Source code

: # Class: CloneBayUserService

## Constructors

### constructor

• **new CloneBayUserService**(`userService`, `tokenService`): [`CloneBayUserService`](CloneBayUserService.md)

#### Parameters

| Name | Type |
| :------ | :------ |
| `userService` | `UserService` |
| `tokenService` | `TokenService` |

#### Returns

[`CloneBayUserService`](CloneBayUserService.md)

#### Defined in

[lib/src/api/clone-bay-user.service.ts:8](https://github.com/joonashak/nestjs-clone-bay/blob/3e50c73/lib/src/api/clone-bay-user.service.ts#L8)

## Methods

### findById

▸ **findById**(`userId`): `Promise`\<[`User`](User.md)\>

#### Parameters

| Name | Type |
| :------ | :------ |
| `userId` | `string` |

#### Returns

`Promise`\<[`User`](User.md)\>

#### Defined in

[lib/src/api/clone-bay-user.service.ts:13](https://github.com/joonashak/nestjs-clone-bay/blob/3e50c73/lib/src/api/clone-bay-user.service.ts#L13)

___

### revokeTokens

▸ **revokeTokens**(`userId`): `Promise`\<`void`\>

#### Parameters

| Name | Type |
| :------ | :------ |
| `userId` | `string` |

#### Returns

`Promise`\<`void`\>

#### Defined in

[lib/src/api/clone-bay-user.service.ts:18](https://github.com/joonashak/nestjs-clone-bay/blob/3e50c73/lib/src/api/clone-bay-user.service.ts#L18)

=== TASK REQUIREMENTS ===
A verbatim version of the complete listing above is to be returned.

=== ANSWER FOR THIS EXERCISE ===
Source code

: # Class: CloneBayUserService

## Constructors

### constructor

• **new CloneBayUserService**(`userService`, `tokenService`): [`CloneBayUserService`](CloneBayUserService.md)

#### Parameters

| Name | Type |
| :------ | :------ |
| `userService` | `UserService` |
| `tokenService` | `TokenService` |

#### Returns

[`CloneBayUserService`](CloneBayUserService.md)

#### Defined in

[lib/src/api/clone-bay-user.service.ts:8](https://github.com/joonashak/nestjs-clone-bay/blob/3e50c73/lib/src/api/clone-bay-user.service.ts#L8)

## Methods

### findById

▸ **findById**(`userId`): `Promise`\<[`User`](User.md)\>

#### Parameters

| Name | Type |
| :------ | :------ |
| `userId` | `string` |

#### Returns

`Promise`\<[`User`](User.md)\>

#### Defined in

[lib/src/api/clone-bay-user.service.ts:13](https://github.com/joonashak/nestjs-clone-bay/blob/3e50c73/lib/src/api/clone-bay-user.service.ts#L13)

___

### revokeTokens

▸ **revokeTokens**(`userId`): `Promise`\<`void`\>

#### Parameters

| Name | Type |
| :------ | :------ |
| `userId` | `string` |

#### Returns

`Promise`\<`void`\>

#### Defined in

[lib/src/api/clone-bay-user.service.ts:18](https://github.com/joonashak/nestjs-clone-bay/blob/3e50c73/lib/src/api/clone-bay-user.service.ts#L18)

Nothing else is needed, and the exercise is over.